Abstract

Low energy domestic retrofit consumes materials, such as insulation, membranes and glazing, with smaller quantities of structural timber, steel or concrete, which have associated embodied impacts from resource extraction, manufacture and end-of-life treatments. In retrofit design, coefficients for material embodied impacts vary widely between sources and can lead to different results in a life cycle energy or carbon analysis, and perhaps different material choices in retrofit implementation. This paper considers how and why results differ between sources, and whether such data is suitable for making climate-beneficial design decisions. Embodied energy and carbon coefficients for 18 key retrofit materials were obtained from two widely used LCA databases and their similarity was quantified. The data collected illustrates that 70% embodied energy and embodied carbon data is within 20%, but that 30% of data was more than 20% different.

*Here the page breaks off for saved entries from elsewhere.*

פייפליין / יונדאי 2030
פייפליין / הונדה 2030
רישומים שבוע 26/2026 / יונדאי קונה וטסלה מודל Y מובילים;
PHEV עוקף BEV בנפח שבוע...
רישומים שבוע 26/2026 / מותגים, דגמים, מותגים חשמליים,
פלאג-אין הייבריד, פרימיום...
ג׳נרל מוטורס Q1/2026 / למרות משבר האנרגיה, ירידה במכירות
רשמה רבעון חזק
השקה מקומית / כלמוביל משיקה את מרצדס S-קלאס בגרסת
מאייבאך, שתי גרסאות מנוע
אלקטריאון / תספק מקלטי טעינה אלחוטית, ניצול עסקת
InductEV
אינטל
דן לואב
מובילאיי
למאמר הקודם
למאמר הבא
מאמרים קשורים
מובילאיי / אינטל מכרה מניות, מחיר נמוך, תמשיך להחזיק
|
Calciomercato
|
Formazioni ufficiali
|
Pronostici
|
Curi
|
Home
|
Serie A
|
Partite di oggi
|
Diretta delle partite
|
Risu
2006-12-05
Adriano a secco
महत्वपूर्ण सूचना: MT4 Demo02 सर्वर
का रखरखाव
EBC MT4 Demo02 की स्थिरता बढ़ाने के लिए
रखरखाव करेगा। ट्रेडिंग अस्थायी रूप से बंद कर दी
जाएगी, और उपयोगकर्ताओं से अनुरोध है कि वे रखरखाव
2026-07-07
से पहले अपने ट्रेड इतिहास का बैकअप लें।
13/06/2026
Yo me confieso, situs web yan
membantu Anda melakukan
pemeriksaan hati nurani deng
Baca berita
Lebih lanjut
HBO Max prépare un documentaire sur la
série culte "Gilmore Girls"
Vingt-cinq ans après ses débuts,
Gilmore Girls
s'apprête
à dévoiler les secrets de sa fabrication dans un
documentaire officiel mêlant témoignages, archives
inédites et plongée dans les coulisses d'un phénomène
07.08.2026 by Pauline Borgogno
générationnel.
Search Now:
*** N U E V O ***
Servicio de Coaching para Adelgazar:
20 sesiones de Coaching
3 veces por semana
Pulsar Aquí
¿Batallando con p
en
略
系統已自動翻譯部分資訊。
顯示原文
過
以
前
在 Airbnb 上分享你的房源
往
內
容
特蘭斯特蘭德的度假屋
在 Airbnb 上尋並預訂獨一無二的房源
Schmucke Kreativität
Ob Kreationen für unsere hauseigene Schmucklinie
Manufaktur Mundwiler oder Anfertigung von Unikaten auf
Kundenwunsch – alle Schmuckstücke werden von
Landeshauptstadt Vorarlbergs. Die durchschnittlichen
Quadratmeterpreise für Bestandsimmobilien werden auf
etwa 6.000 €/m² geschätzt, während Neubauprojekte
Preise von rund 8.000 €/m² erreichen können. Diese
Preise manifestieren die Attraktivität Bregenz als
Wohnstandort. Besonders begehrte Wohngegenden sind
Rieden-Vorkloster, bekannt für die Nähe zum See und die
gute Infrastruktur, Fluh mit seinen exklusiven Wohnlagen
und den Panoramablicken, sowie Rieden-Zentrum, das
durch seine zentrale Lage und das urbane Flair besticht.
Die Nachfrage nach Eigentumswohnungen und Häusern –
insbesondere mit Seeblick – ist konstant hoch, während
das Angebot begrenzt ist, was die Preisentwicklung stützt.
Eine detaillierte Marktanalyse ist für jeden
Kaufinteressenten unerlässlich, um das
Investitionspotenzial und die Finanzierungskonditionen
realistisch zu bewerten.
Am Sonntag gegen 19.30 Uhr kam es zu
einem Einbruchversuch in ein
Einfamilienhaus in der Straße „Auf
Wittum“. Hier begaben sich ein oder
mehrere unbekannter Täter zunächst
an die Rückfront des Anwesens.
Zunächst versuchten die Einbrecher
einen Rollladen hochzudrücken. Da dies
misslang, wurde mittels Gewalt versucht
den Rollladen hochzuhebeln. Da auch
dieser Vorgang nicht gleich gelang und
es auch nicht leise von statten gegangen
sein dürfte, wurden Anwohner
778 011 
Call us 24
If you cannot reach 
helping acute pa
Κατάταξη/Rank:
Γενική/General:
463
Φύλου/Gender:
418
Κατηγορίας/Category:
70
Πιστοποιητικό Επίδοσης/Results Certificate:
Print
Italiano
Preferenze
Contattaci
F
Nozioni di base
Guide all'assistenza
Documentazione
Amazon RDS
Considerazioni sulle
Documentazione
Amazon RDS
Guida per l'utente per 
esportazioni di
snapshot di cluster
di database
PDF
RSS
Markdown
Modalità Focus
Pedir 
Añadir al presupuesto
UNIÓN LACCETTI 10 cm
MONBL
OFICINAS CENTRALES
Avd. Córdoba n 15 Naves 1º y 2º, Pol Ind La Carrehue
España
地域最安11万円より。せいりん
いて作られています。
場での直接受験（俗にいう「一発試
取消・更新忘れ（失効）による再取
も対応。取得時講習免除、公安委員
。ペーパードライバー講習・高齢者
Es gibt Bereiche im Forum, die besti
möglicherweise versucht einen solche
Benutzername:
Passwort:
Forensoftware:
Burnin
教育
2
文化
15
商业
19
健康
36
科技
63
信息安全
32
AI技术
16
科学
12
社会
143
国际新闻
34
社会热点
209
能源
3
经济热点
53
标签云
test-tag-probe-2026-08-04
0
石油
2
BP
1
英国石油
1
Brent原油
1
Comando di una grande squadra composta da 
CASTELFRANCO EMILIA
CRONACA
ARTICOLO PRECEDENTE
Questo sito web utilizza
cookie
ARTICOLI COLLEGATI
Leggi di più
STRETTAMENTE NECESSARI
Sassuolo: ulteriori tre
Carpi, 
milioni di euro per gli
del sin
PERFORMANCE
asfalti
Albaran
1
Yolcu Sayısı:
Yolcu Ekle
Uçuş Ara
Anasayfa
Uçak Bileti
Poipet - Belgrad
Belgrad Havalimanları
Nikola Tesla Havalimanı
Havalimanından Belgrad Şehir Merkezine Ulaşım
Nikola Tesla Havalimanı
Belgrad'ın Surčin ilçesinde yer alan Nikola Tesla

Consistency of product naming and the absence in the datasets of key retrofit materials are factors identified contributing to variation, and present real constraints in practice. Furthermore, this exercise showed that embodied impacts for the types of materials most prominent in retrofits are less-well characterised than other major construction materials, and presents another layer of uncertainty. The data showed embodied energy was more consistent between sources than embodied carbon. This raises doubts about the predominant use of embodied carbon over energy for such analyses and establishes that a focus on embodied carbon over embodied energy has less power to reduce greenhouse gas emissions than considering both metrics together. It is concluded that obtaining such data with confidence is challenging and requires expertise in LCA, and is therefore unlikely to be accessible to most retrofit designers. Datasets need to be more complete and offer higher confidence to ensure delivery of high quality and meaningful results for climate-beneficial design decisions.